As in the title, I can figure out the formula of **float T**.

The idea is that the camera follows the target and is always parallel to it, but also want the camera respects the curve. I know T is **→** `float t = something / curveLength`

but I don’t know the **something**

I have the *position* of **P1**, **P2**, **Tan** (Green circle), **Camera** and **followTarget** (Orange diamond).

Also can follow with complex forms.

Well this is a non-trivial problem and depending on the actual requirements doesn’t have a direct solution. First of all you should clarify what you mean by “parallel”. Only lines can be parallel. So if you have another line that line could be parallel to the tangent line on the curve. Maybe you want the camera to be at a 90° angle to the curve? Maybe you want it at the closest point on the curve? Maybe some other linear projection (onto the x or y axis? So the camera and point should have the same x or y coordinate?)

Next question is, do we only talk about 2d or 3d? 2d makes a lot things a bit easier. Unrelated to the coordinate space, do we only talk about a single quadratic bezier curve? Or do consider using cubic bezier curves (or even higher degree) as well?

Just to illustrate the problem: The quadratic bezier equation is of course a quadratic polynomial. To find the closest point on the curve we need to construct the distance equation in relation to t. This will turn the equation into a polynomial of degree 4. In order to find the minimum we need the first derivative of that equation which would give us a cubic equation that need to be solved. While this is doable it’s not that simple. However if we talk about a cubic bezier, the distance equation would be a polinomial of degree 6 and the first derivative an order 5 polynomial. There is simply no direct solution to solve such an equation. However there are iterative approximation algorithms. Over here you can find some reference material. Though keep in mind that a polynomial of degree 3 has 3 potential solutions and degree 5 of course 5 potential solutions. So it’s still up to you to pick one of the solutions that fits your requirements.

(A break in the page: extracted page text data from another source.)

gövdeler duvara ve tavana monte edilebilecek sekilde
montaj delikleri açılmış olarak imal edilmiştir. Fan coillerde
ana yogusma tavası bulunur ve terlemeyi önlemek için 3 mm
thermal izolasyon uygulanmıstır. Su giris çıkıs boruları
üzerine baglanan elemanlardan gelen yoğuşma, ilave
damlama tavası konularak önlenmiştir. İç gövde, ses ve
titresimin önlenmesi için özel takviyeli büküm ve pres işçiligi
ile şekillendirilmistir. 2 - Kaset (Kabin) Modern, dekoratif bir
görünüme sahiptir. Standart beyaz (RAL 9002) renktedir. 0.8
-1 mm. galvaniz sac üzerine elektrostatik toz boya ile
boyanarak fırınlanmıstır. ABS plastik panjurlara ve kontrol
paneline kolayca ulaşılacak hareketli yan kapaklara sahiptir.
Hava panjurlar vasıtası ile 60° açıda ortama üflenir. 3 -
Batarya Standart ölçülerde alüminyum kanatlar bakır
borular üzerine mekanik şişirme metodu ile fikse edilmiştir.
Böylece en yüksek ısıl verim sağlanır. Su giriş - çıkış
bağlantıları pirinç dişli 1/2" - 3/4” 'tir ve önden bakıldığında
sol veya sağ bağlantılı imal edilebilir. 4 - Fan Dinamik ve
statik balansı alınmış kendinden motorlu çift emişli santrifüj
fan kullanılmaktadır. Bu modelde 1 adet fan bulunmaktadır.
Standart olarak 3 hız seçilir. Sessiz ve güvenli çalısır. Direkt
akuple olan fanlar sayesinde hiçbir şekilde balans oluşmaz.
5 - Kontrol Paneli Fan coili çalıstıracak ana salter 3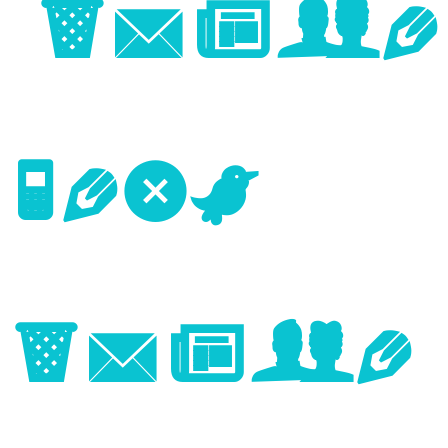
Image
Next
Image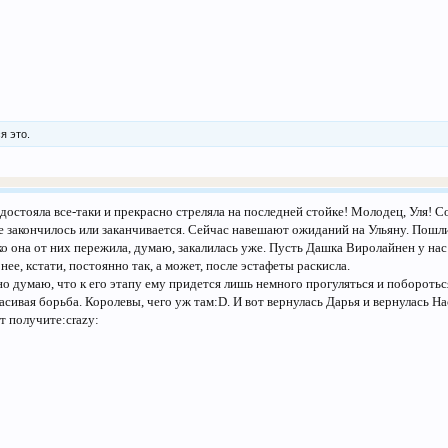
я это.
 достояла все-таки и прекрасно стреляла на последней стойке! Молодец, Уля! С
 закончилось или заканчивается. Сейчас навешают ожиданий на Ульяну. Пошли
 она от них пережила, думаю, закалилась уже. Пусть Дашка Виролайнен у нас 
нее, кстати, постоянно так, а может, после эстафеты раскисла.
о думаю, что к его этапу ему придется лишь немного прогуляться и побороться 
расивая борьба. Королевы, чего уж там:D. И вот вернулась Дарья и вернулась На
от получите:crazy:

As I said, this was just an example when we talk about finding the closest point on the curve. While a quadratic bezier is relatively simple, a cubic or higher degree allows self-intersection and overlapping which will create many ambigous situations which can not be solved mathematically but may requires additional state tracking to find the most reasonable solution.

The two examples you’ve shown doesn’t seem to match any of the above mentioned casaes. Your camera is not at the position 90° to the curve, it isn’t aligned on x or y and it’s not at the closest point on the curve. So to me it’s not really clear whether the images you’ve shown illustrate actual examples or if they should just explain the situation. In any case I think you should clarify what exact behaviour you’re expecting.

ps: If you’re just look for a reasonable position on the curve for a certain player position, for quadratic bezier curves using the projected position between the start and end point of the curve as normalized “t” should work reasonably well, especially when the player moves around. The closest point in your second example would probably not behave that well.